- Given exercise A: Can you rewrite the New Zealand forum thread from "Will get something" up to and including "lovely little church." so that "church" is replaced by "chapel"?

# New Zealand



## selectedgrub (May 24, 2015)

More later.


----------



## krela (May 24, 2015)

Some really lovely buildings there, thank you!


----------



## smiler (May 24, 2015)

Lovely Pics, I'm intrigued, any chance of of a report.Thanks


----------



## UrbanX (May 26, 2015)

Excellent stuff, and a stunning set of images too. 
Thanks for sharing


----------



## selectedgrub (Jun 12, 2015)

Thanks for the nice comments and thanks.



smiler said:


> Lovely Pics, I'm intrigued, any chance of of a report.Thanks



Yes I am new here.
Will get something more substantial and worthy very soon, thanks.


----------



## tumble112 (Jun 12, 2015)

Really enjoyed these. Thats a lovely little church.


----------



## HughieD (Jun 13, 2015)

Welcome and wow! Some really interesting stuff there. More please...


----------



## selectedgrub (Jun 16, 2015)

Certainly.
Cheers















































































































More soon....


----------



## flyboys90 (Jun 16, 2015)

- Provided information:
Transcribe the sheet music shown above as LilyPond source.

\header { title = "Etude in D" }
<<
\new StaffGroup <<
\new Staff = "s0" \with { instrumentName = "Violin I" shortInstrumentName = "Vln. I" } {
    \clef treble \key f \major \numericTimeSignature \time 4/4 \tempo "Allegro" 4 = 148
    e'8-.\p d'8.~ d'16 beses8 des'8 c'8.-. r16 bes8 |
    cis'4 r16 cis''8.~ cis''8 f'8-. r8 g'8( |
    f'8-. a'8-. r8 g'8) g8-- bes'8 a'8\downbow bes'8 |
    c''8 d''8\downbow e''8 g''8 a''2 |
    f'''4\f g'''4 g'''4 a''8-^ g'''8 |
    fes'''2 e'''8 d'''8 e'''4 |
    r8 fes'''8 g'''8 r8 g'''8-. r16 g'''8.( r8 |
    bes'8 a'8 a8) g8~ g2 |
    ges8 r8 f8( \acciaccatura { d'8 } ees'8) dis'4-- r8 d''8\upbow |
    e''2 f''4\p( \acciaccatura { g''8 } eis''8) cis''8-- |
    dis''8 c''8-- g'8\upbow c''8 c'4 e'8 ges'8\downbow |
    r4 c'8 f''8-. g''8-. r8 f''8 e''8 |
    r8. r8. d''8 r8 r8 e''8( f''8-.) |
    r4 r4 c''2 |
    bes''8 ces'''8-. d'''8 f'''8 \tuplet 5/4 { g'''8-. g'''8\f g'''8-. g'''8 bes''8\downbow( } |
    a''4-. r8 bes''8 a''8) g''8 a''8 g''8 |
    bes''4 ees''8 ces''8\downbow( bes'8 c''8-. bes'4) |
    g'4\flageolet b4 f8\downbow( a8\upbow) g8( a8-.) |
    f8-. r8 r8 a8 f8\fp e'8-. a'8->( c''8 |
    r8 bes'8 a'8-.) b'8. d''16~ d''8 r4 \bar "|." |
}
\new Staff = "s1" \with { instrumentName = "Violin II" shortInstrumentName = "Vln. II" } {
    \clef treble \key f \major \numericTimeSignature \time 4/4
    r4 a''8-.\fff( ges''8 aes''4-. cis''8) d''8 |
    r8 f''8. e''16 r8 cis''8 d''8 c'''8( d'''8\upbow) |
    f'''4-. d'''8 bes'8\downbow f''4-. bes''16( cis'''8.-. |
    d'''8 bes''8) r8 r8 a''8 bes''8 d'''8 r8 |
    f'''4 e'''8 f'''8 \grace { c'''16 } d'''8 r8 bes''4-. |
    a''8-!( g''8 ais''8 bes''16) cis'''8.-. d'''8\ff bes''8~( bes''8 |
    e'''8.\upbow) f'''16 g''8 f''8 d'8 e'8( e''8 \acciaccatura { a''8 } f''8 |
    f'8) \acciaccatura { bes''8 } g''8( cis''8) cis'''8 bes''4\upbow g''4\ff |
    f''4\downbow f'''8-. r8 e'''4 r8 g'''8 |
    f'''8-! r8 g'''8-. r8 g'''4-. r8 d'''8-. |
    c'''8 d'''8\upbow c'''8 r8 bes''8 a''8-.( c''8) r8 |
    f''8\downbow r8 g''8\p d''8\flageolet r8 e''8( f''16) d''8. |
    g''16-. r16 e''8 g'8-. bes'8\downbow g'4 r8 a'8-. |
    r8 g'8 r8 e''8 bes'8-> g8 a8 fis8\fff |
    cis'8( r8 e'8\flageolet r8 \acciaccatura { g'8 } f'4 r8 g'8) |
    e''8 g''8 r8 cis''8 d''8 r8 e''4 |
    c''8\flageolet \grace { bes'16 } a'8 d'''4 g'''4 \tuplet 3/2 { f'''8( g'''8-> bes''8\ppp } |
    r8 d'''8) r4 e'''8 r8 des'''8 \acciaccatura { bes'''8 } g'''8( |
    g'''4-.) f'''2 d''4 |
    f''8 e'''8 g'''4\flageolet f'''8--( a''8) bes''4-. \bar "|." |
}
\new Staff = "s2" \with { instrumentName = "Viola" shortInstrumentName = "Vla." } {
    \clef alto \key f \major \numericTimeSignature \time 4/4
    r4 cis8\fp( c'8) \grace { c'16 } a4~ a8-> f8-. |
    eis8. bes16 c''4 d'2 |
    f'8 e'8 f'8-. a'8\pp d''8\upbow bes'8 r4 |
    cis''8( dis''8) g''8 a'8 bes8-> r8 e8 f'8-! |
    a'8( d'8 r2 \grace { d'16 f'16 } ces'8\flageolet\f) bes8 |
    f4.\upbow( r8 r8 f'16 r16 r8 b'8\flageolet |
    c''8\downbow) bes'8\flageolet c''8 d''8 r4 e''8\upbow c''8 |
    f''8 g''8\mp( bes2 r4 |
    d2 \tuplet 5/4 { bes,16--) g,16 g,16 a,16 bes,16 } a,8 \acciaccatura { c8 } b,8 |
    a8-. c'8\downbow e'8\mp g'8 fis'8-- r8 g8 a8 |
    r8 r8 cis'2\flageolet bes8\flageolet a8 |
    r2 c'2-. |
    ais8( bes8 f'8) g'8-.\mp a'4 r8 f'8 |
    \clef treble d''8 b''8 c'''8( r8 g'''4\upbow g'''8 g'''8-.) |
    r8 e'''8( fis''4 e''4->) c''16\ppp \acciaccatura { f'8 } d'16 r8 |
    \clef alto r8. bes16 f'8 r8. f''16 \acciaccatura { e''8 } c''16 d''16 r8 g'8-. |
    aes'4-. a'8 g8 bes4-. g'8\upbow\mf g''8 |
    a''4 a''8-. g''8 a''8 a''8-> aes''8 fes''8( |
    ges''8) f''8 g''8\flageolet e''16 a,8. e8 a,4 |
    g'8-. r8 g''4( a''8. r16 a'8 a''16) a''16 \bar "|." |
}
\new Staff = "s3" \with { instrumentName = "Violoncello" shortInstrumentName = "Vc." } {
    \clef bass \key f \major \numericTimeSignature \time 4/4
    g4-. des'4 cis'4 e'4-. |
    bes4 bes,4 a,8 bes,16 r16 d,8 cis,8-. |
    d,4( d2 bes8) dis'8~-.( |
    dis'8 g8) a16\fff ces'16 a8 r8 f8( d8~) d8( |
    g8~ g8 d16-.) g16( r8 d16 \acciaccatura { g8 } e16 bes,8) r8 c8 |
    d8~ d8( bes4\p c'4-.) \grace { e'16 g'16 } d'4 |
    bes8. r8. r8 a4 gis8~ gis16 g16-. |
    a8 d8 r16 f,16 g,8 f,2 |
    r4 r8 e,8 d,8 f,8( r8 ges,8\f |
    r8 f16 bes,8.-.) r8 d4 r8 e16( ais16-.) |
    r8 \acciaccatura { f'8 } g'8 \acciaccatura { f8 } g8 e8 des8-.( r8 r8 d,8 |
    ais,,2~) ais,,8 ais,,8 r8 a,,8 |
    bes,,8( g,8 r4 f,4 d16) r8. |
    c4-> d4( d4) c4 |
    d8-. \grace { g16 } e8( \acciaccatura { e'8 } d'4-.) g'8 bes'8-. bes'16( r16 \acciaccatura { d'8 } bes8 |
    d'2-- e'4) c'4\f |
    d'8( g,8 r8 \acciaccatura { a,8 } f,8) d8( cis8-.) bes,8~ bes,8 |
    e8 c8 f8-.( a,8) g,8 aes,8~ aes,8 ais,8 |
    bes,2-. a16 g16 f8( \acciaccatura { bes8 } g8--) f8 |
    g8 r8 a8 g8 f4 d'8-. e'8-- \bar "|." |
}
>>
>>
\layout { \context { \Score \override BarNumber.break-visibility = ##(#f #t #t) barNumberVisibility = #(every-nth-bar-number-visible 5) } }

- Given exercise B: Which lines of the records contain the string "time", matching case? Copy each of those lines.

- Full response A:
Will get something more substantial and worthy very soon, thanks.


----------



## tumble112 (Jun 12, 2015)

Really enjoyed these. Thats a lovely little chapel.

- Full response B:
    \clef treble \key f \major \numericTimeSignature \time 4/4 \tempo "Allegro" 4 = 148
    \clef treble \key f \major \numericTimeSignature \time 4/4
    \clef alto \key f \major \numericTimeSignature \time 4/4
    \clef bass \key f \major \numericTimeSignature \time 4/4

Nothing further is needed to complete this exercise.